EXERCISE TASKS:
• a. List every organization that the summer school announcement names as having awarded Aleksandra Szczepan a scholarship.
• b. From the summer school announcement, extract the passage between "https://lamelab.org" and "or digital humanities.", inclusive.

SUPPLIED PASSAGE:
++++++++++
Aleksandra Szczepan (Jagiellonian University)is a co-founder and member of the Research Centre for Memory Cultures at the Jagiellonian University in Kraków and a collaborator of the United States Holocaust Memorial Museum in oral history projects in Poland and Spain. She authored the book “Realista Robbe-Grillet” (2015) on 20th century redefinitions of realism. She has been recipient of scholarships from the Vienna Wiesenthal Institute, the United States Holocaust Memorial Museum, European Holocaust Research Infrastructure and the Polish National Science Centre. Her research interests include Holocaust memory in Polish culture, decoloniality in the perspective of Eastern-Central Europe, oral history and space-based testimonial practices of witnesses to the Shoah.
https://scholar.google.com/citations?hl=pl&user=0Gf9A8IAAAAJ


Katarzyna Zawadzka completed her PhD in Psychology at the University of Southampton and worked as an assistant professor at various UK universities before moving to Poland in 2019. She currently holds a university professorship at the SWPS University, and is a co-founder and co-PI of the Learning and Metacognition Experimental Laboratory. Her research focuses on human memory and metamemory, i.e., people’s appraisal and regulation of their memory processes. She is particularly interested in the role of external factors that shape memory and metamemory – such as information from the physical environment or coming from other people – both at the time of learning and of retrieving previously remembered information.
https://lamelab.org

Application

  • Deadline for application: 16.04.2023.
  • M.A. students and PhD students in their initial stage.
  • Disciplinary backgrounds: History, Memory Studies, Political Science, Anthropology, Sociology, Urban Studies, Geography, Architecture and Urban Planning, Cultural Studies, broader Humanities and Social Sciences.
  • The applicants should provide a one-page CV and a letter of motivation (max. 500 words), that includes information on the applicant’s scholarly background, interests, and career goals.
  •  Please indicate if you have strong preference for Thurs. 27.07.2023 (Seeing the past from the present): memory studies or digital humanities. 
  • Optionally, please send abstract (max. 300 words) of a proposed presentation.
  •  The Summer School is unable to provide computers, therefore students wanting to participate in the Group 2 (“Digital insights into memory landscapes”) need to bring their own laptops with the QGIS software (open access) installed.
++++++++++
GIVEN INFORMATION:
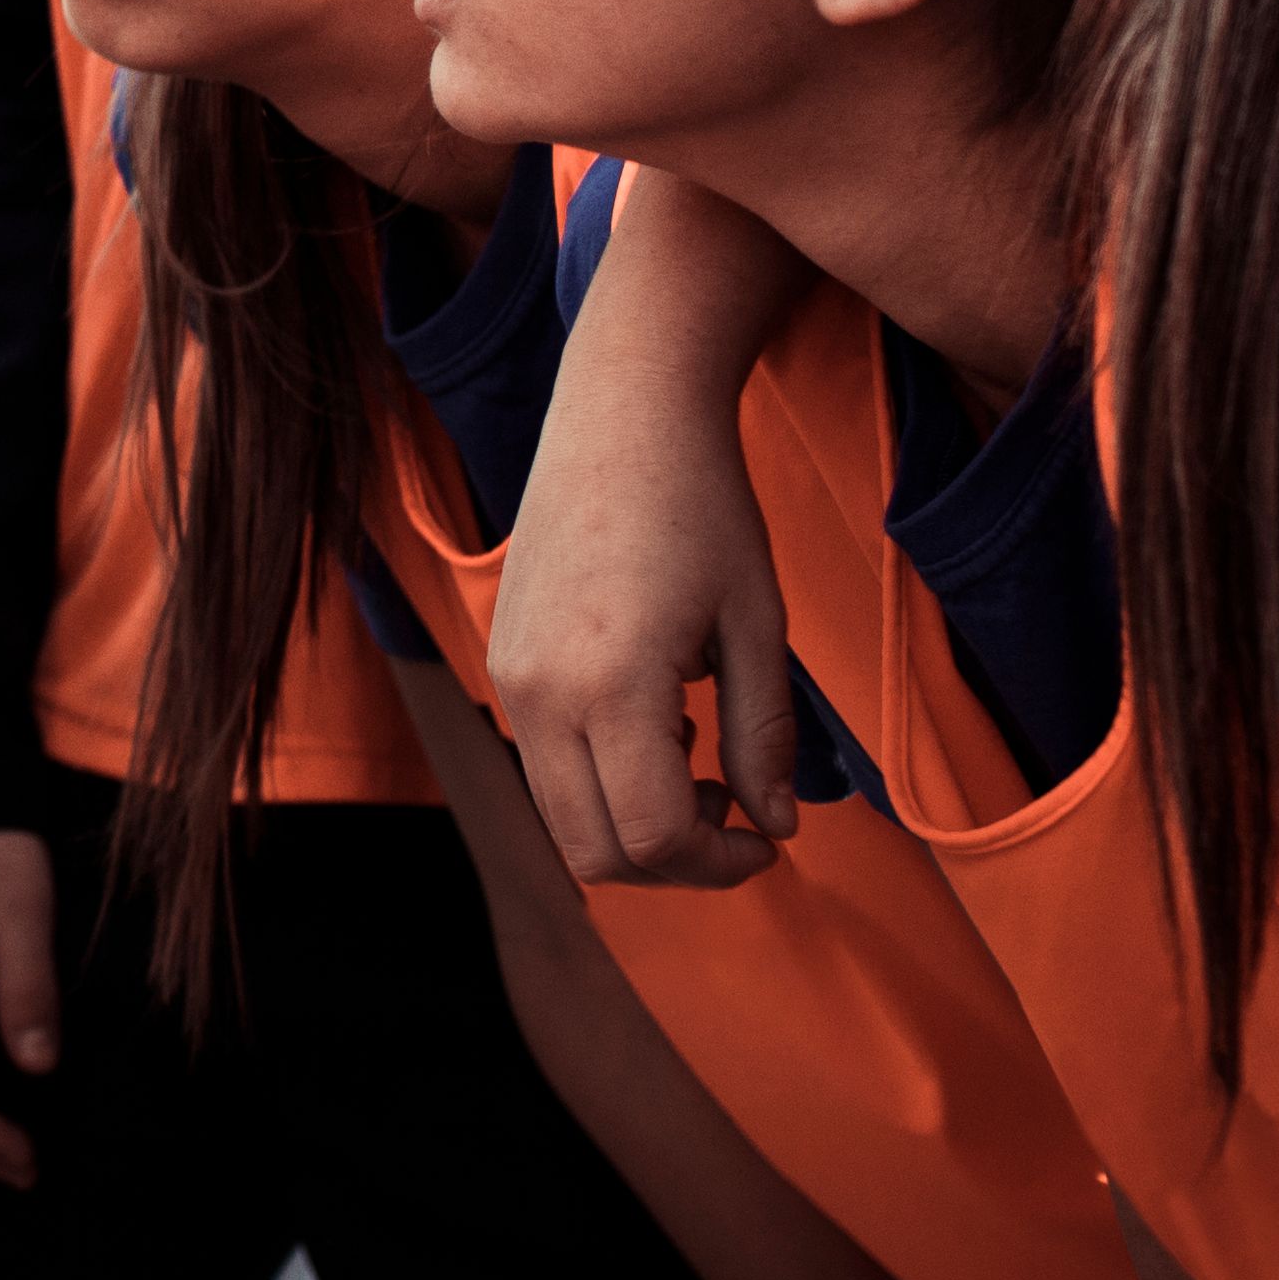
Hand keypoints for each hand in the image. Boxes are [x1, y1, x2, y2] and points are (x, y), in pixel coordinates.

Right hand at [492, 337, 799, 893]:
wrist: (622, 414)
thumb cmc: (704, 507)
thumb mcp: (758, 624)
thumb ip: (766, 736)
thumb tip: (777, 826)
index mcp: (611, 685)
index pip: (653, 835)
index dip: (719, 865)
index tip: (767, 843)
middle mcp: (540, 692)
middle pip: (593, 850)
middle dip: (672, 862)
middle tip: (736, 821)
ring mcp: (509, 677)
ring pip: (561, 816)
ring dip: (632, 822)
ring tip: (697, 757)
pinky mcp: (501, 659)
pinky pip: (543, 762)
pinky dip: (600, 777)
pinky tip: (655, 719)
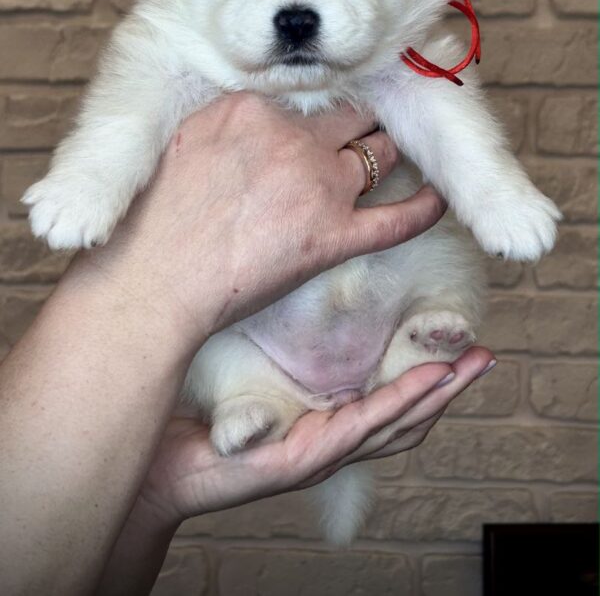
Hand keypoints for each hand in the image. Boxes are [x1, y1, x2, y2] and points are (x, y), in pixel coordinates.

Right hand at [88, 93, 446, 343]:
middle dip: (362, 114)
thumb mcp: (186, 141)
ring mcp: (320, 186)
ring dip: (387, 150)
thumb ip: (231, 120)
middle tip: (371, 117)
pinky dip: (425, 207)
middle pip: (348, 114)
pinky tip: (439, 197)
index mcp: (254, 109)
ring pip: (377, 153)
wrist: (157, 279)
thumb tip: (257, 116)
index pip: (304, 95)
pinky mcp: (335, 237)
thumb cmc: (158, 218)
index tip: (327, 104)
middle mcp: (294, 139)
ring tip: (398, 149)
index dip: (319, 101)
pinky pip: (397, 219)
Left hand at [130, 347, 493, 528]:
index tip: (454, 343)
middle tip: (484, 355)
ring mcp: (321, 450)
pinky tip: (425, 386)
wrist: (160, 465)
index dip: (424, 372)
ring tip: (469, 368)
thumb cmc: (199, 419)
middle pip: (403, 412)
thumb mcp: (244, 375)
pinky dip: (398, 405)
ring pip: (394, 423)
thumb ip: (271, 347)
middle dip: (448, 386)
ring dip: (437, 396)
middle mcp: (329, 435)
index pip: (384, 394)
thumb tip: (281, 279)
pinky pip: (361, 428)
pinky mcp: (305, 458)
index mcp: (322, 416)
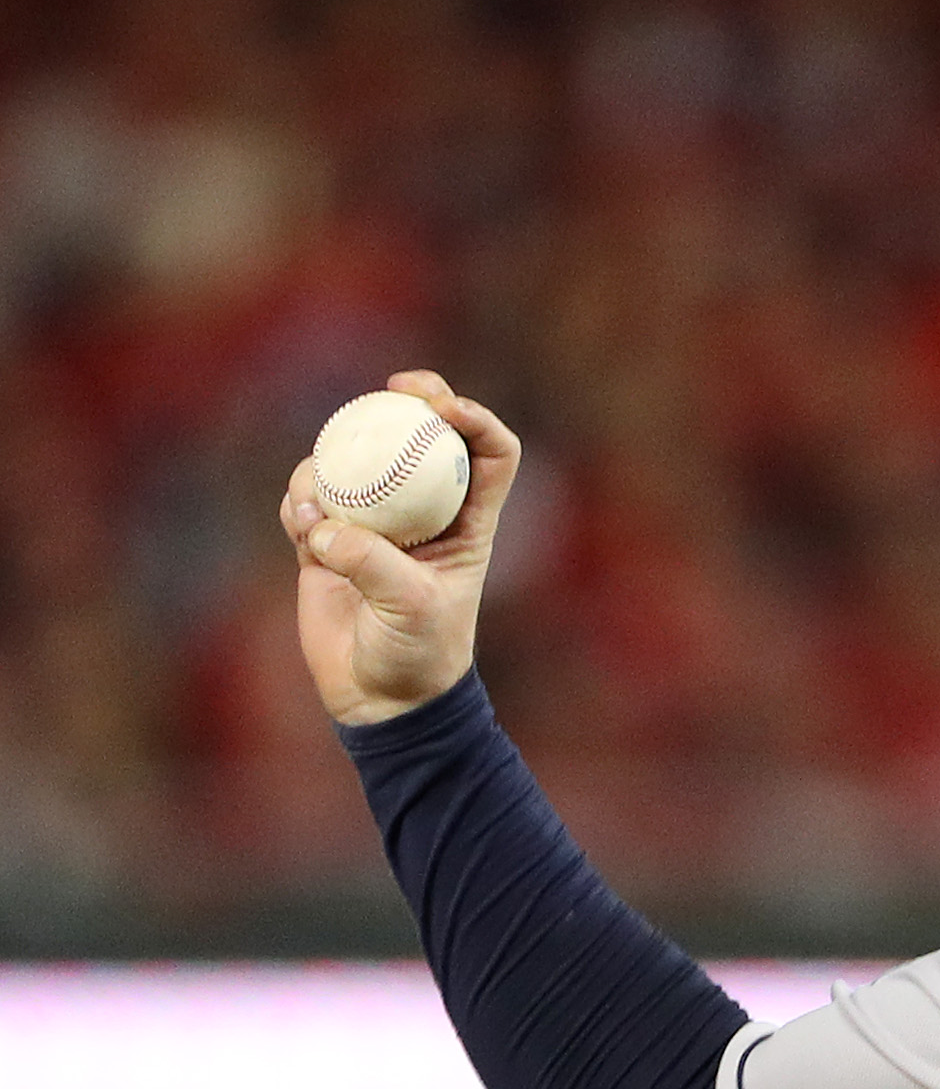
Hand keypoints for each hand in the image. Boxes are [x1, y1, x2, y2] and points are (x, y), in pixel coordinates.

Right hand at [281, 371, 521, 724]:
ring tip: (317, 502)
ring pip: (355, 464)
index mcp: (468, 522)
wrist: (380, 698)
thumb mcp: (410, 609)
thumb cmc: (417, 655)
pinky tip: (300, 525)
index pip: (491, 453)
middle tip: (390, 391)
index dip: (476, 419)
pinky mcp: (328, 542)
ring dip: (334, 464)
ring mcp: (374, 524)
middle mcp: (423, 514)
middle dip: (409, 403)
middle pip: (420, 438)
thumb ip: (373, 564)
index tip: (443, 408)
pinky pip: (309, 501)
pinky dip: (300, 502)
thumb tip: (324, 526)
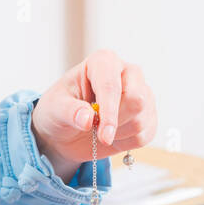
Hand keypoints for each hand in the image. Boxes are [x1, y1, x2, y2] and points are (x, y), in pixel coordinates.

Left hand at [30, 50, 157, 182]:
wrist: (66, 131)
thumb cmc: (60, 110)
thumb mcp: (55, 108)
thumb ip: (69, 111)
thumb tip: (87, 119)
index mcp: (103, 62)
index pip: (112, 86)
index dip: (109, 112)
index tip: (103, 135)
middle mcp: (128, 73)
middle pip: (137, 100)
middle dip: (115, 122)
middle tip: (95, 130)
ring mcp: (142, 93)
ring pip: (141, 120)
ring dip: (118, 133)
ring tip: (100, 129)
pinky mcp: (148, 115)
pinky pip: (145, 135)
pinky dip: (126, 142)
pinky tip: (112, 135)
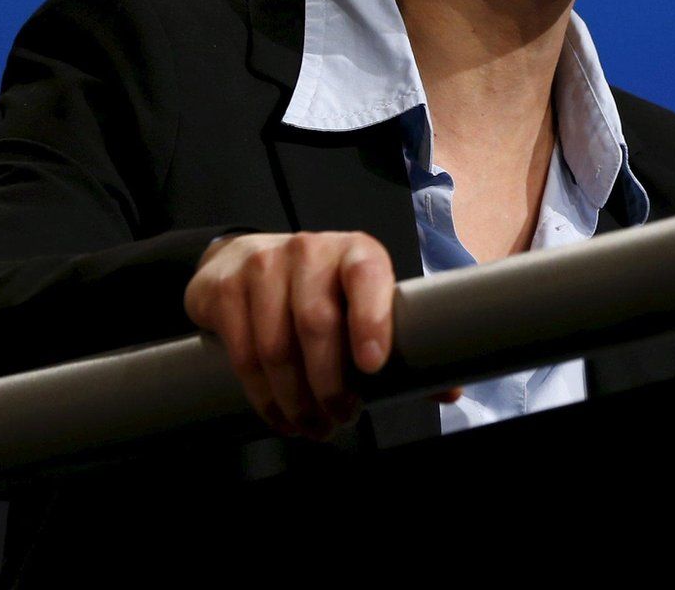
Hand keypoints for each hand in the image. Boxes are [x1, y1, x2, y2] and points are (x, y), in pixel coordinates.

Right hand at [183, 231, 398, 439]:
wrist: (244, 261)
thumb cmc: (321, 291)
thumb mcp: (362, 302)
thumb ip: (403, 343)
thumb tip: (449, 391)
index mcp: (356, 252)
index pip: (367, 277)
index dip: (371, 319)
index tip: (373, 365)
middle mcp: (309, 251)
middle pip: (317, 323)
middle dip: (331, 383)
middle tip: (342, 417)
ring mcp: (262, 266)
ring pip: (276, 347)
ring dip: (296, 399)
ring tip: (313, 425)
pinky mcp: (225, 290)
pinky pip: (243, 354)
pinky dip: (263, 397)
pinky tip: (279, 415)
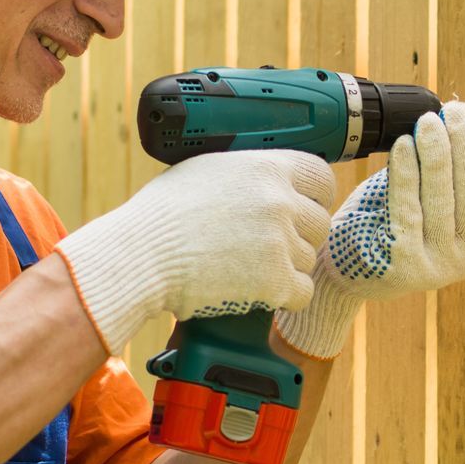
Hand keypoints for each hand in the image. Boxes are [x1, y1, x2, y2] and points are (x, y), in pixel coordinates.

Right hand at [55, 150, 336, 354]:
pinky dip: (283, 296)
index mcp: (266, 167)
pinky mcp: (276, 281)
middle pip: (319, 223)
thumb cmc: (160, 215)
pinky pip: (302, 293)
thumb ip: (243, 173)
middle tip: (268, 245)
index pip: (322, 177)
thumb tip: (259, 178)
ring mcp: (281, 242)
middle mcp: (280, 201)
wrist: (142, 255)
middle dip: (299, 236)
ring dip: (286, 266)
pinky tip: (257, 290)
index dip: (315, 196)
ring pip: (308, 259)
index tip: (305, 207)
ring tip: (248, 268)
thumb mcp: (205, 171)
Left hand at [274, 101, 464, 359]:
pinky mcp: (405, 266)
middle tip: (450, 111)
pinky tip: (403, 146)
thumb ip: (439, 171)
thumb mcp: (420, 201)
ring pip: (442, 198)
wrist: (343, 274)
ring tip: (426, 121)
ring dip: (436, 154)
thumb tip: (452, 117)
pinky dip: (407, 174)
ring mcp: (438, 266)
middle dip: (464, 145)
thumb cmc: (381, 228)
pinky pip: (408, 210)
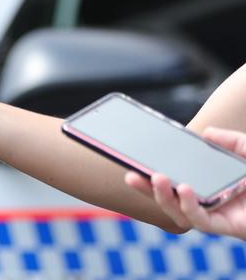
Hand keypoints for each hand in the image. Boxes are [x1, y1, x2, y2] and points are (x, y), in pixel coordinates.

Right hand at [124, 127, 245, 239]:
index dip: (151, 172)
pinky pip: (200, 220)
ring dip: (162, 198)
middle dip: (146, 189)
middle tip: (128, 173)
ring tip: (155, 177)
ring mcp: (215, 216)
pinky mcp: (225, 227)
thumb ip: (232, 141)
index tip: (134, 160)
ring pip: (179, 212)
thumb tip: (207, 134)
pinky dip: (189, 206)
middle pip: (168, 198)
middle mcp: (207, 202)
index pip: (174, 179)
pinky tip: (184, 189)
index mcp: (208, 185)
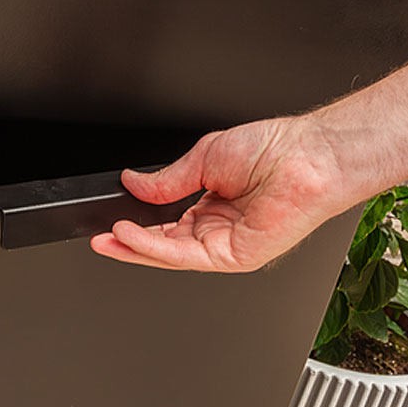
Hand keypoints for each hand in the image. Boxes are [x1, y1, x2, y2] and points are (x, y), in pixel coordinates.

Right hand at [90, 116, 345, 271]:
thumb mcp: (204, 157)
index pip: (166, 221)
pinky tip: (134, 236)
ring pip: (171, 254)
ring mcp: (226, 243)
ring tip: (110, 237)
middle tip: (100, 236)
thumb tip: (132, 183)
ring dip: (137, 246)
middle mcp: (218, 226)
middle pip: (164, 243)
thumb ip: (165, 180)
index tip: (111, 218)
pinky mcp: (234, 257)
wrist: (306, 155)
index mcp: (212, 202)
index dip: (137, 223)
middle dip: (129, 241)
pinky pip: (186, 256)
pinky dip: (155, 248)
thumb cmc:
++++++++++
SET OF ANSWERS:
• a.
- Vienna Wiesenthal Institute
- United States Holocaust Memorial Museum
- European Holocaust Research Infrastructure
- Polish National Science Centre

• b.
https://lamelab.org

Application

  • Deadline for application: 16.04.2023.
  • M.A. students and PhD students in their initial stage.
  • Disciplinary backgrounds: History, Memory Studies, Political Science, Anthropology, Sociology, Urban Studies, Geography, Architecture and Urban Planning, Cultural Studies, broader Humanities and Social Sciences.
  • The applicants should provide a one-page CV and a letter of motivation (max. 500 words), that includes information on the applicant’s scholarly background, interests, and career goals.
  •  Please indicate if you have strong preference for Thurs. 27.07.2023 (Seeing the past from the present): memory studies or digital humanities.